Im Januar 2020 zuletzt im Rathaus

Aufgrund der Coronapandemie musste eine Gemeinderatssitzung, im Mai 2020, abgesagt werden. Jene im März 2020 fand mangels Traktanden nicht statt. Seit Juni 2020 tagt das Stadtparlament wieder, allerdings nicht wie gewohnt im Rathaus, sondern mit Abstand und später mit Maskenpflicht im grösseren Dreispitzsaal oder einmal auch im evangelischen Kirchgemeindehaus. Alexander Salzmann erwähnte zum Ende seines Präsidialjahres letzte Woche, dass er der erste Präsident in der 75-jährigen Geschichte des Kreuzlinger Gemeinderates gewesen sei, ohne eine Sitzung im Rathaus zu leiten. (ubr)

Sie fordern, dass rechtliche Vorkehrungen zu treffen seien, damit in eng umrissenen Situationen die Sitzungen des Gemeinderates online möglich sein sollen. Juristische Abklärungen zum digitalen Gemeinderat hatte das Büro des Gemeinderates bereits in Auftrag gegeben, aus formalen Gründen muss die Ausarbeitung einer entsprechenden Botschaft jedoch via eine Motion erfolgen.

Was sind «anwesende» Mitglieder?

Die Berichte des mit den Abklärungen betrauten Rechtsanwalts Angelo Fedi zeigen jedoch, dass virtuelle Sitzungen etwa per Videokonferenz nicht ganz einfach möglich zu machen sind. Die Gemeindeordnung und das Geschäftsreglement des Gemeinderates sind gespickt mit Formulierungen wie «anwesende Mitglieder», «Abstimmungen durch Handerheben oder Erheben von den Sitzen» oder «Jeder Redner spricht stehend vom jeweiligen Platz aus». Das geltende Recht biete also keine Grundlage für die Durchführung von digitalen Gemeinderatssitzungen.

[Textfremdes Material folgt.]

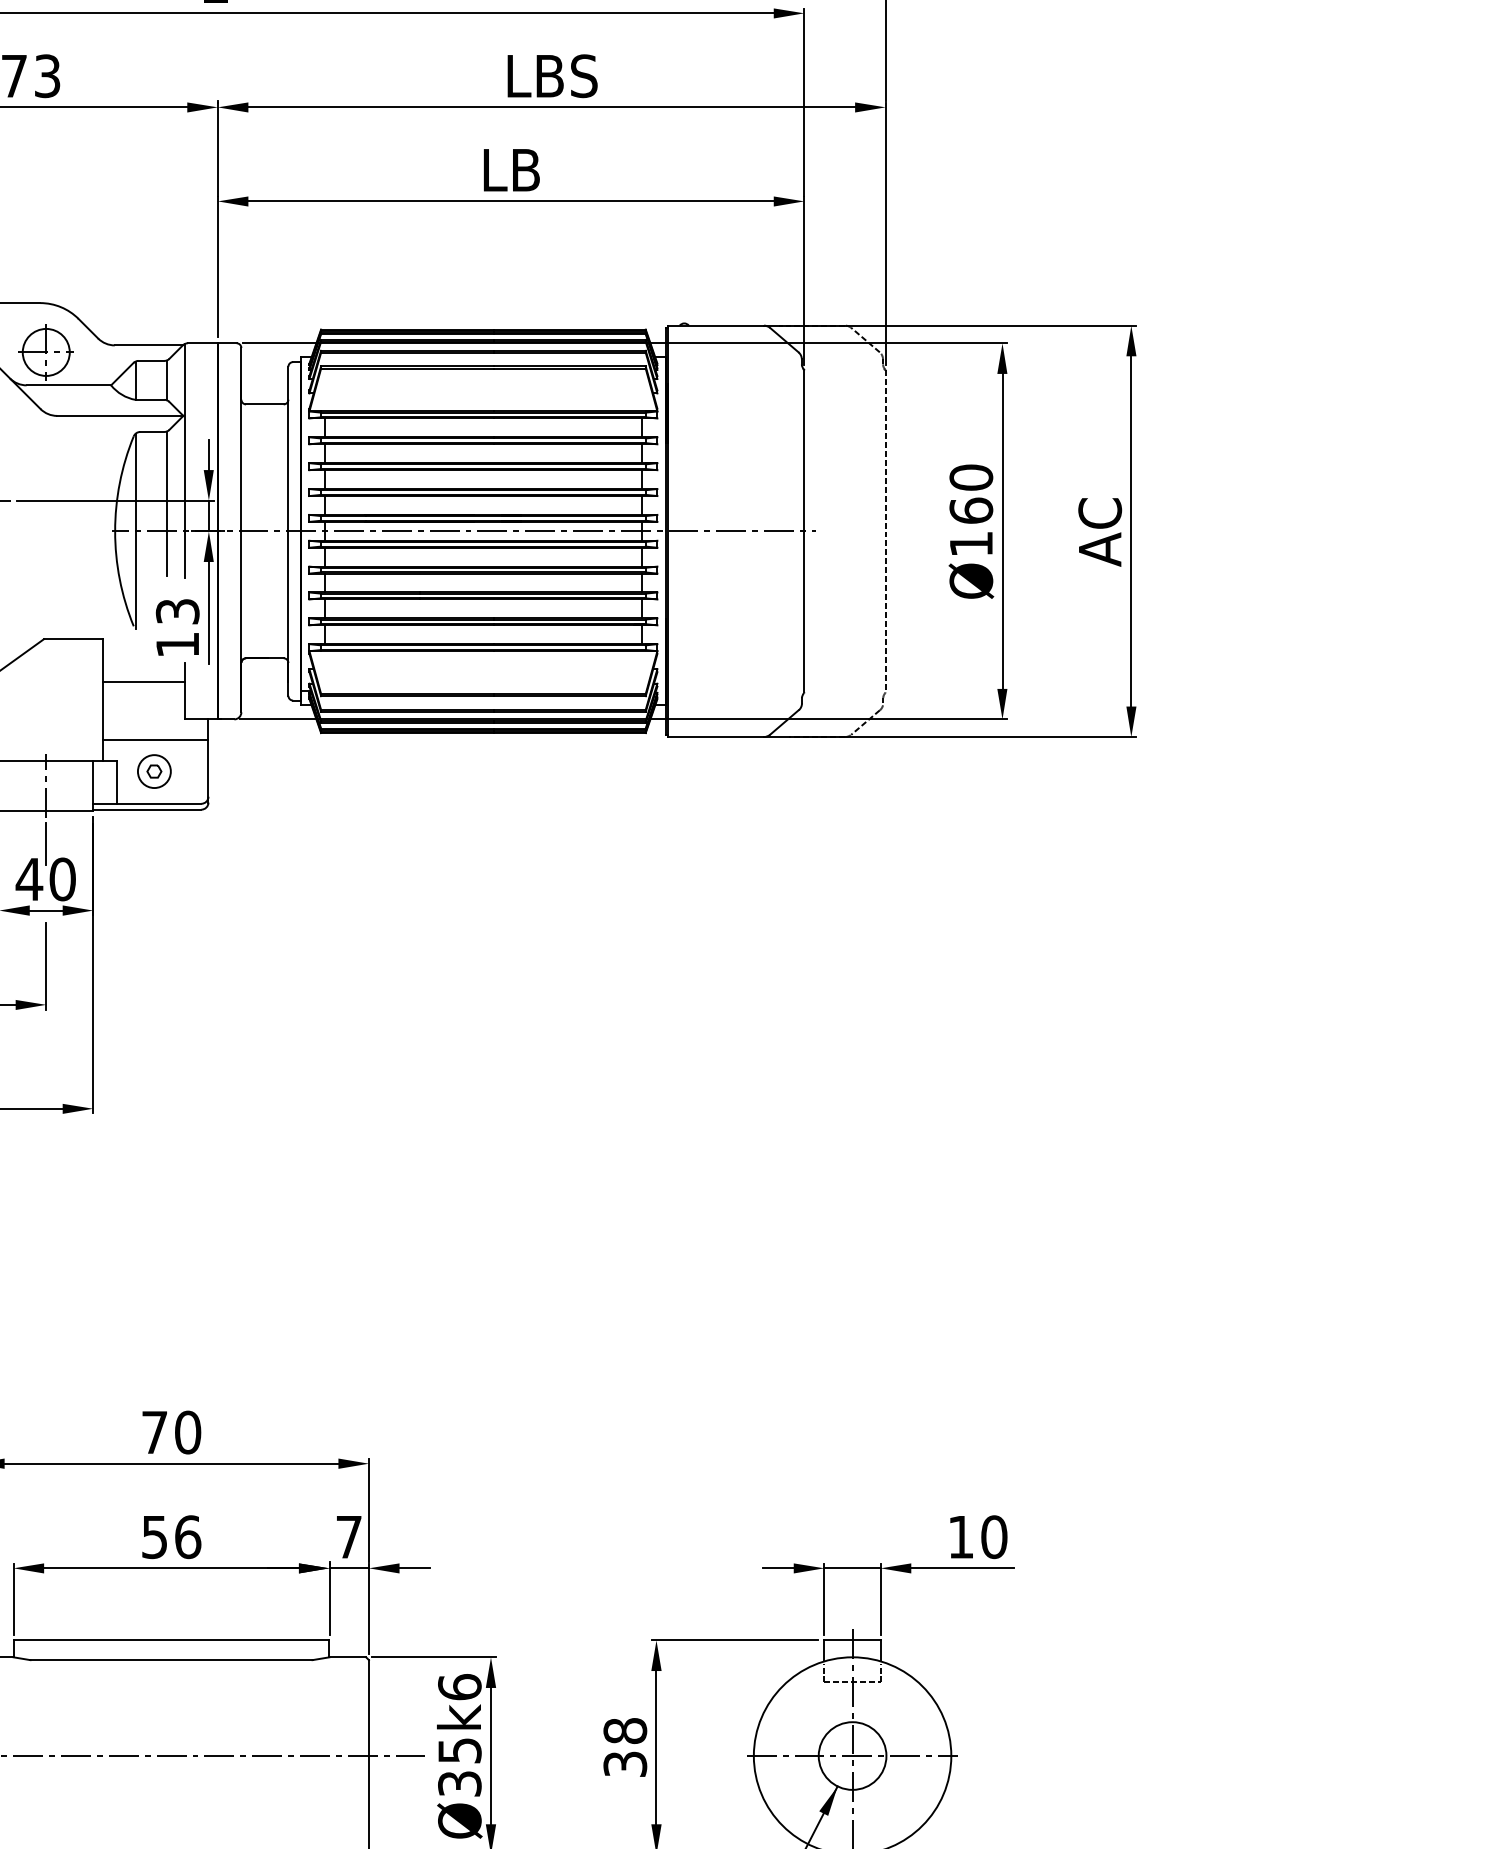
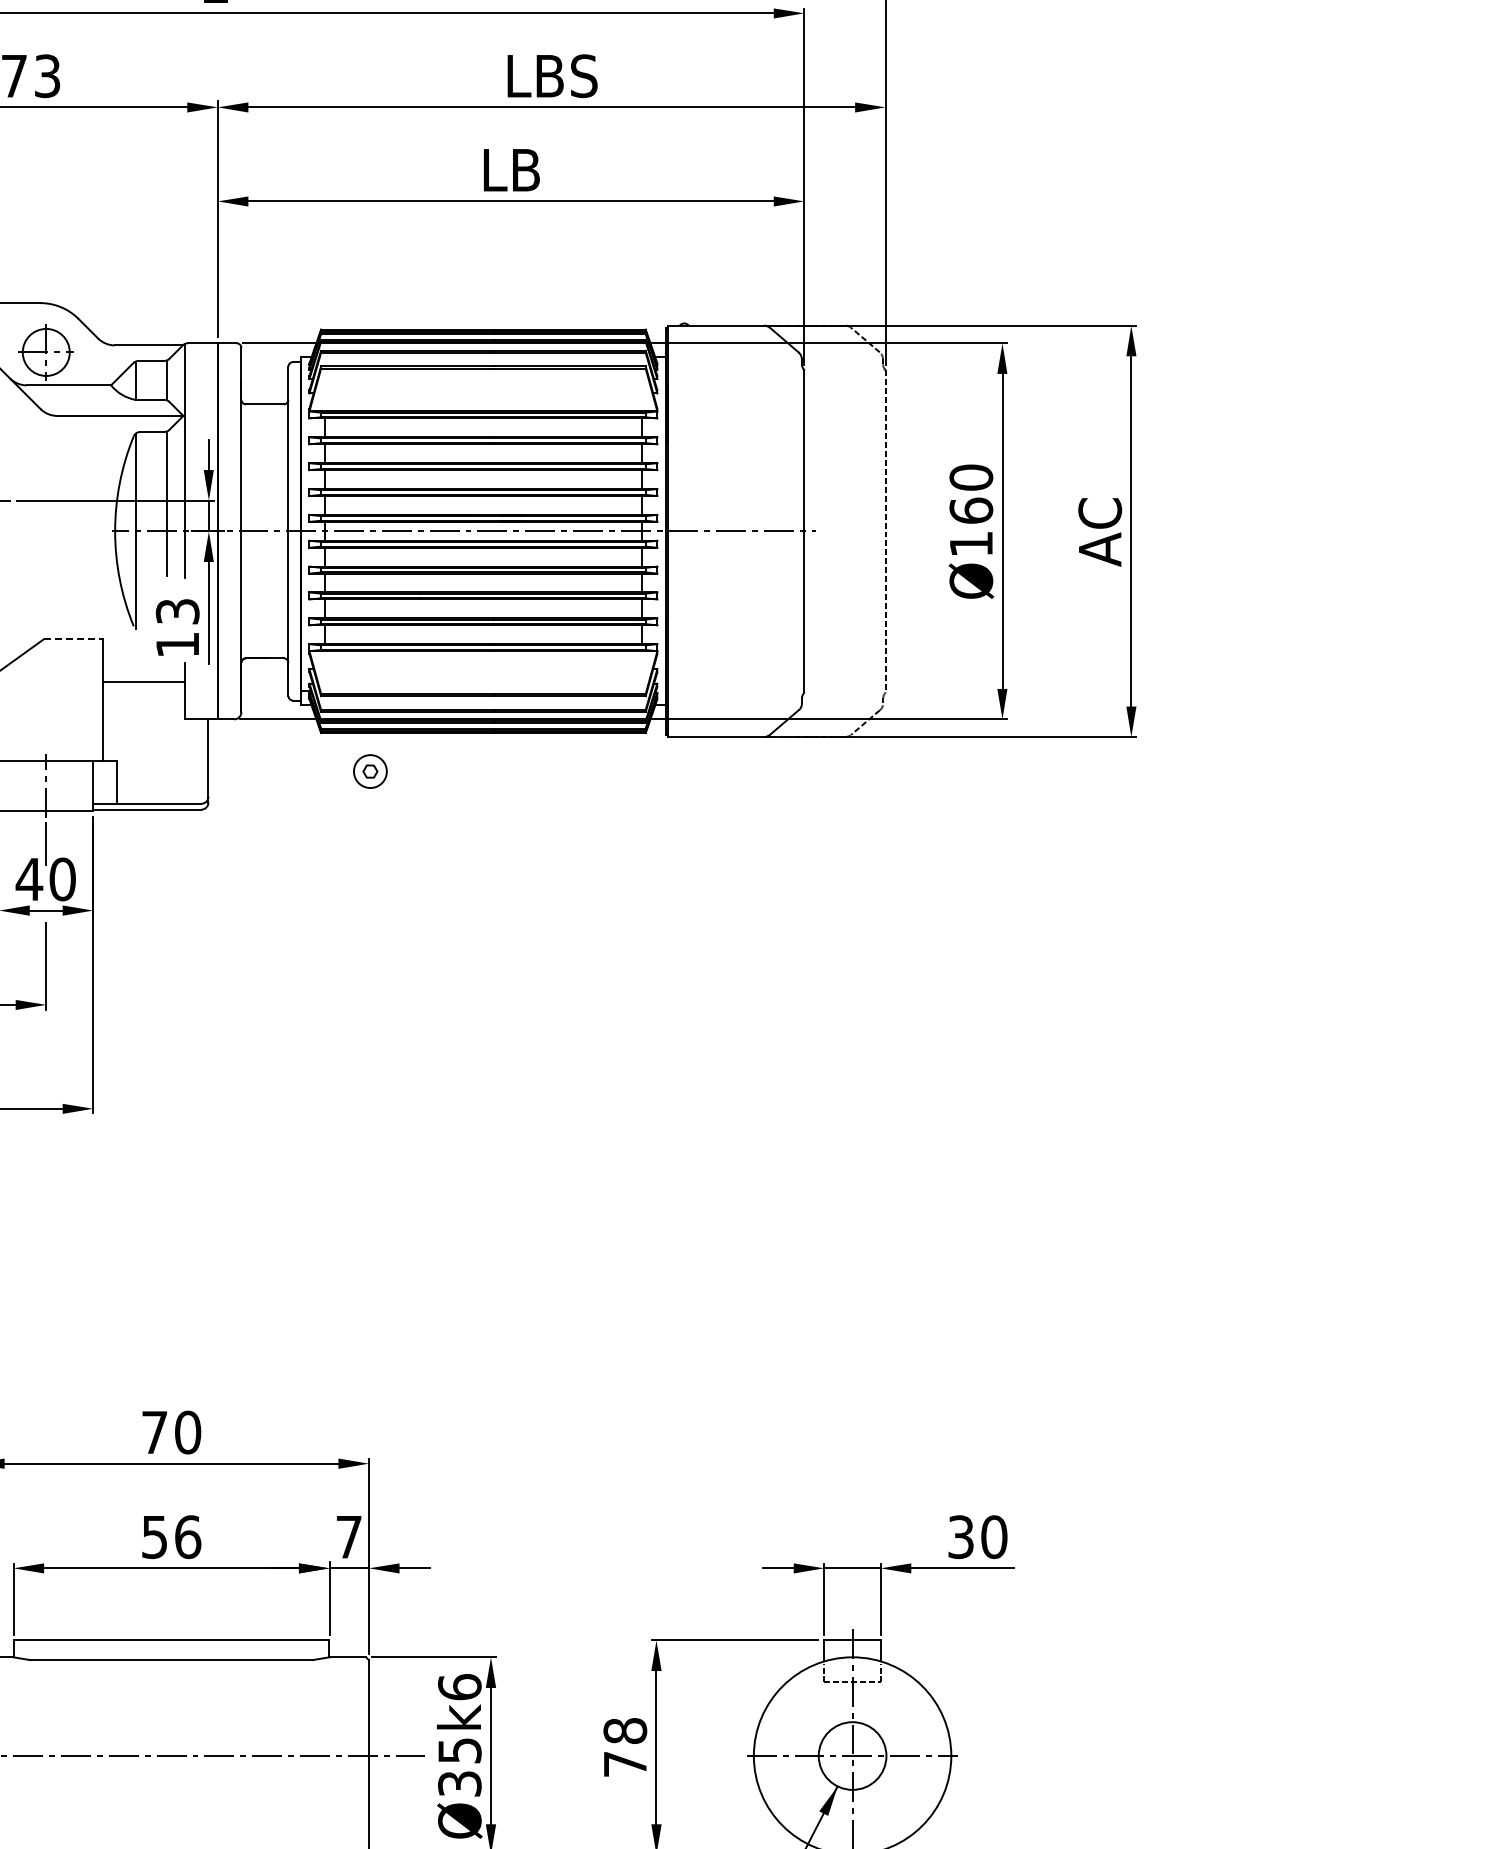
line at (73, 639): solid -> dashed
line at (155, 740): present -> none
part at (154, 771) position: (154, 771) -> (370, 771)
text at (960, 1537): 10 -> 30
text at (625, 1763): 38 -> 78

Rechtliche und technische Hürden

Um diese zu schaffen, gelte es zuvor, diverse Fragen zu klären: Ist die störungsfreie und sichere Zuschaltung der Teilnehmer gewährleistet? Wie kann die Identität der Teilnehmer zweifelsfrei festgestellt werden? Wie können Anträge und Vorstösse in Echtzeit eingereicht werden? Wie können die verschiedenen Formen der Abstimmungen durchgeführt werden? Wie kann das Öffentlichkeitsprinzip der Sitzung umgesetzt beziehungsweise bei geheimen Verhandlungen die Vertraulichkeit gewährleistet werden?

Auch beim Datenschutz stellten sich noch Fragen, wie einem Zwischenbericht des Rechtsberaters zu entnehmen ist. Er empfiehlt dem Stadtrat, vor der Ausformulierung der Regelungen eine geeignete technische Plattform zu evaluieren.

Das Volk wird entscheiden müssen

Klar scheinen derweil zwei Dinge. Erstens: Digitale Sitzungen sollen nur in Ausnahmesituationen möglich sein. Es solle weiterhin «das Primat von physischen Sitzungen» gelten und es ist auch keine Wahlfreiheit der Sitzungsformen angedacht. Und zweitens: Für die Einführung des digitalen Gemeinderates bedarf es zwingend einer Volksabstimmung, da die Gemeindeordnung angepasst werden muss.